TASK TO COMPLETE: Output the data verbatim, with nothing added or dropped.

THE INPUT:
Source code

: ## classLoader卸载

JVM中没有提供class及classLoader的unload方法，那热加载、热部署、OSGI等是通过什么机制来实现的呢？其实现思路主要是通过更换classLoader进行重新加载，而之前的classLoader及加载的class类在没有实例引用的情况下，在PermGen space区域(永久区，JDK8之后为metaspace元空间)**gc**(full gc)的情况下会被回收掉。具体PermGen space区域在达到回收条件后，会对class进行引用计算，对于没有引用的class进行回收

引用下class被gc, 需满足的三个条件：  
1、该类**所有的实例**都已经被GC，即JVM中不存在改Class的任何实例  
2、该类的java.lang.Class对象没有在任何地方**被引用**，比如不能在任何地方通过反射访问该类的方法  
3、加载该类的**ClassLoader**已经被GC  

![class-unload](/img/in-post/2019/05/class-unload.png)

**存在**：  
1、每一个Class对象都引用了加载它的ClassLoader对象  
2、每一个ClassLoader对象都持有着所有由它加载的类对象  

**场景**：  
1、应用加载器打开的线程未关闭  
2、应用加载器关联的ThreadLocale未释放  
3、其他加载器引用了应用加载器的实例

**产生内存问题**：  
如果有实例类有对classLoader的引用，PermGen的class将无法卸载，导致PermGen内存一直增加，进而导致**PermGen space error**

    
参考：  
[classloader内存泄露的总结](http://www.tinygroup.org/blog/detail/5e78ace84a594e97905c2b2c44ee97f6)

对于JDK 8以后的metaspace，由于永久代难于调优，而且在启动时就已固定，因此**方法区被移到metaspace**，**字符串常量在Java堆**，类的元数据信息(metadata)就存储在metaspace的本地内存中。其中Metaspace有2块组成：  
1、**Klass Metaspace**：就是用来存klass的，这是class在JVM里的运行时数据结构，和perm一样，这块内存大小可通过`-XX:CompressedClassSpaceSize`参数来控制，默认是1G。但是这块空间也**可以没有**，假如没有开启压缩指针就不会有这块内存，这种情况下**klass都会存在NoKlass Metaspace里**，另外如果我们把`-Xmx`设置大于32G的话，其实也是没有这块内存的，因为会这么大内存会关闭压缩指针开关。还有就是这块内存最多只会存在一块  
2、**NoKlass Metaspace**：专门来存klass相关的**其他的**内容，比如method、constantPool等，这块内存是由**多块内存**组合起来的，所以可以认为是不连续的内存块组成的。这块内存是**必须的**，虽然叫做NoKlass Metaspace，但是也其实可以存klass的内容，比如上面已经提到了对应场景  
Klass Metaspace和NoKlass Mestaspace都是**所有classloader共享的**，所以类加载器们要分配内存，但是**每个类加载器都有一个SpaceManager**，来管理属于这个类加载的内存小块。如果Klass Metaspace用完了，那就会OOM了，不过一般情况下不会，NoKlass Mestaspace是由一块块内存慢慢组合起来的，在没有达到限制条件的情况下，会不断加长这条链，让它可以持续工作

ANSWER BELOW:
Source code

: ## classLoader卸载

JVM中没有提供class及classLoader的unload方法，那热加载、热部署、OSGI等是通过什么机制来实现的呢？其实现思路主要是通过更换classLoader进行重新加载，而之前的classLoader及加载的class类在没有实例引用的情况下，在PermGen space区域(永久区，JDK8之后为metaspace元空间)**gc**(full gc)的情况下会被回收掉。具体PermGen space区域在达到回收条件后，会对class进行引用计算，对于没有引用的class进行回收

引用下class被gc, 需满足的三个条件：  
1、该类**所有的实例**都已经被GC，即JVM中不存在改Class的任何实例  
2、该类的java.lang.Class对象没有在任何地方**被引用**，比如不能在任何地方通过反射访问该类的方法  
3、加载该类的**ClassLoader**已经被GC  

![class-unload](/img/in-post/2019/05/class-unload.png)

**存在**：  
1、每一个Class对象都引用了加载它的ClassLoader对象  
2、每一个ClassLoader对象都持有着所有由它加载的类对象  

**场景**：  
1、应用加载器打开的线程未关闭  
2、应用加载器关联的ThreadLocale未释放  
3、其他加载器引用了应用加载器的实例

**产生内存问题**：  
如果有实例类有对classLoader的引用，PermGen的class将无法卸载，导致PermGen内存一直增加，进而导致**PermGen space error**

    
参考：  
[classloader内存泄露的总结](http://www.tinygroup.org/blog/detail/5e78ace84a594e97905c2b2c44ee97f6)

对于JDK 8以后的metaspace，由于永久代难于调优，而且在启动时就已固定，因此**方法区被移到metaspace**，**字符串常量在Java堆**，类的元数据信息(metadata)就存储在metaspace的本地内存中。其中Metaspace有2块组成：  
1、**Klass Metaspace**：就是用来存klass的，这是class在JVM里的运行时数据结构，和perm一样，这块内存大小可通过`-XX:CompressedClassSpaceSize`参数来控制，默认是1G。但是这块空间也**可以没有**，假如没有开启压缩指针就不会有这块内存，这种情况下**klass都会存在NoKlass Metaspace里**，另外如果我们把`-Xmx`设置大于32G的话，其实也是没有这块内存的，因为会这么大内存会关闭压缩指针开关。还有就是这块内存最多只会存在一块  
2、**NoKlass Metaspace**：专门来存klass相关的**其他的**内容，比如method、constantPool等，这块内存是由**多块内存**组合起来的，所以可以认为是不连续的内存块组成的。这块内存是**必须的**，虽然叫做NoKlass Metaspace，但是也其实可以存klass的内容，比如上面已经提到了对应场景  
Klass Metaspace和NoKlass Mestaspace都是**所有classloader共享的**，所以类加载器们要分配内存，但是**每个类加载器都有一个SpaceManager**，来管理属于这个类加载的内存小块。如果Klass Metaspace用完了，那就会OOM了，不过一般情况下不会，NoKlass Mestaspace是由一块块内存慢慢组合起来的，在没有达到限制条件的情况下，会不断加长这条链，让它可以持续工作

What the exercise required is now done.